# START OF Source document
# The Rocket gets even better!!



## vintagecigarman (Aug 10, 2009)

OK - I'm the one who always says that I don't need a dual boiler.

But I could be tempted by this......

http://blog.seattlecoffeegear.com/2012/05/16/crew-review-rocket-espresso-r58-dual-boiler/


----------



## fatboyslim (Sep 29, 2011)

Literally just watched the review. Such a nice machine but to be honest I'd prefer the PID on the machine.

Love the huge steam and water valves.


----------



## pendragoncs (Feb 14, 2011)

mmmmm

Another review...






Just got an old coffee tin and put a tenner in it.....thats my R58 fund started.

Guessing its gonna be expensive though looks to be about $400 dollors more expensive than the Evoluzione on the US websites.


----------



## Tryfan (Apr 11, 2012)

And another vid exposing its internals!






Sadly it's unlikely I could afford one.


----------



## vintagecigarman (Aug 10, 2009)
# END OF Source document
# START OF Records supplied
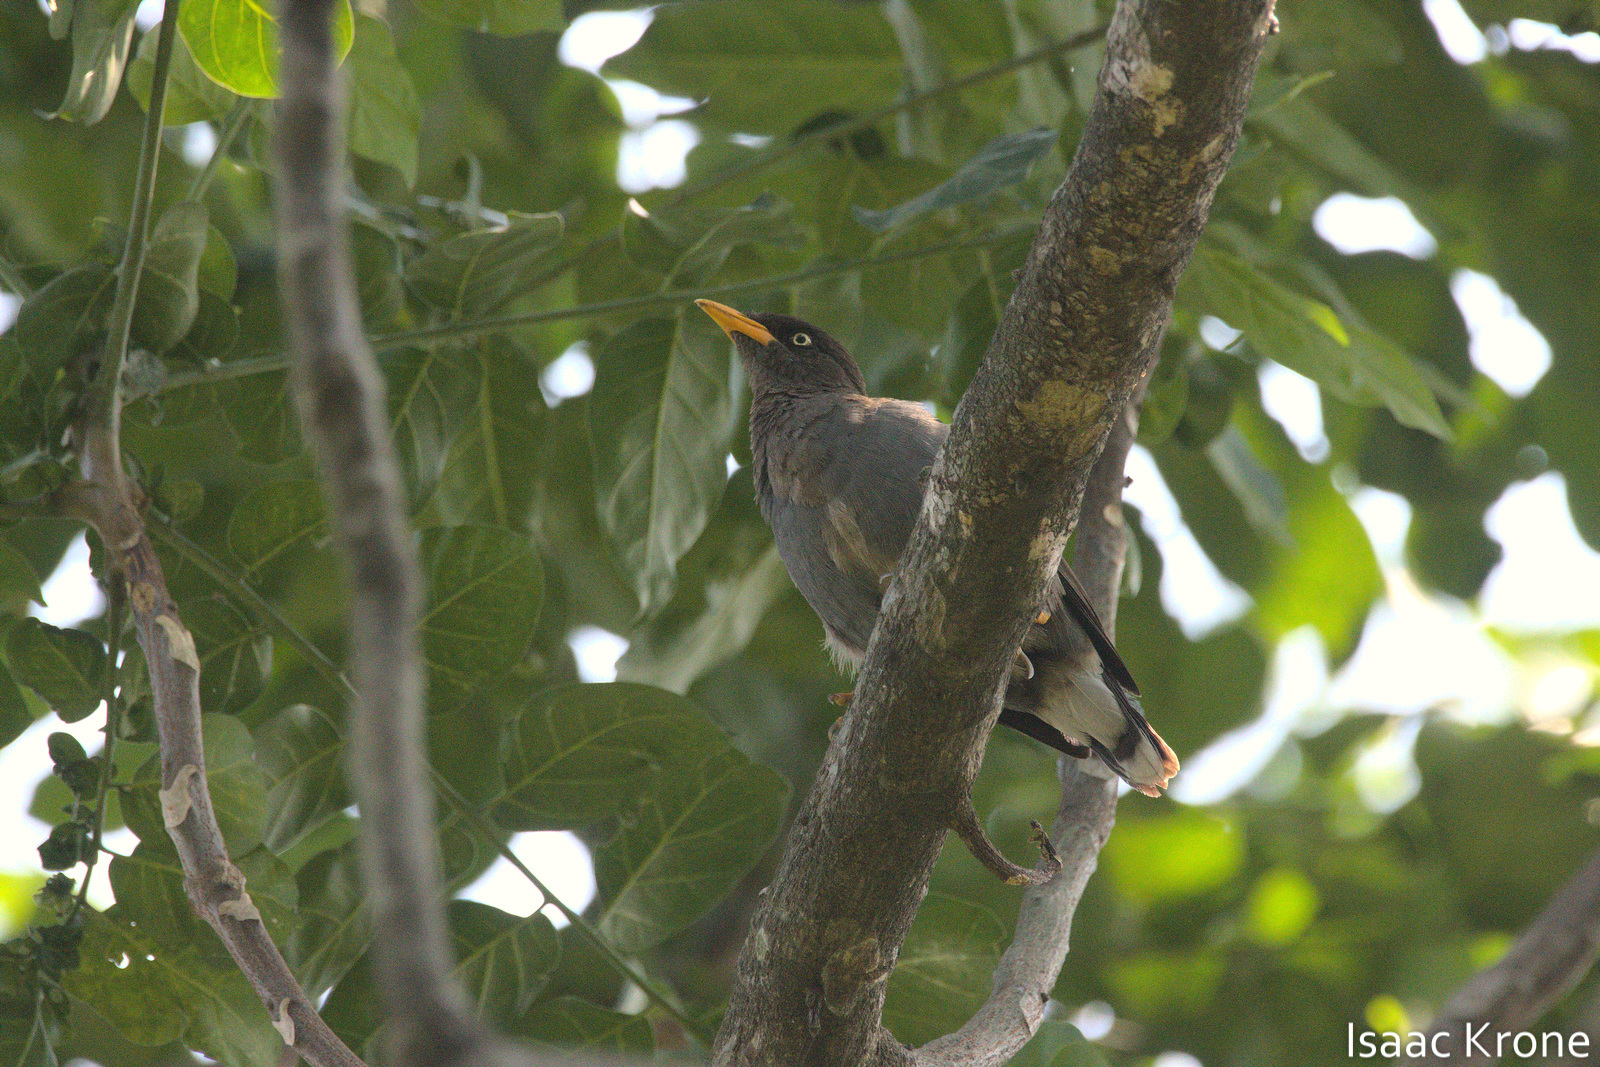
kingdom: Animalia
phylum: Chordata
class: Aves
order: Passeriformes
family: Sturnidae
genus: Acridotheres
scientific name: Acridotheres javanicus
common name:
# END OF Records supplied
▸ Exercise instructions:
Print everything in the espresso machine thread from "But I could" down to "(Sep 29, 2011)". Rely solely on the espresso machine thread, not the items.

▸ Task response:
But I could be tempted by this......

http://blog.seattlecoffeegear.com/2012/05/16/crew-review-rocket-espresso-r58-dual-boiler/


----------



## fatboyslim (Sep 29, 2011)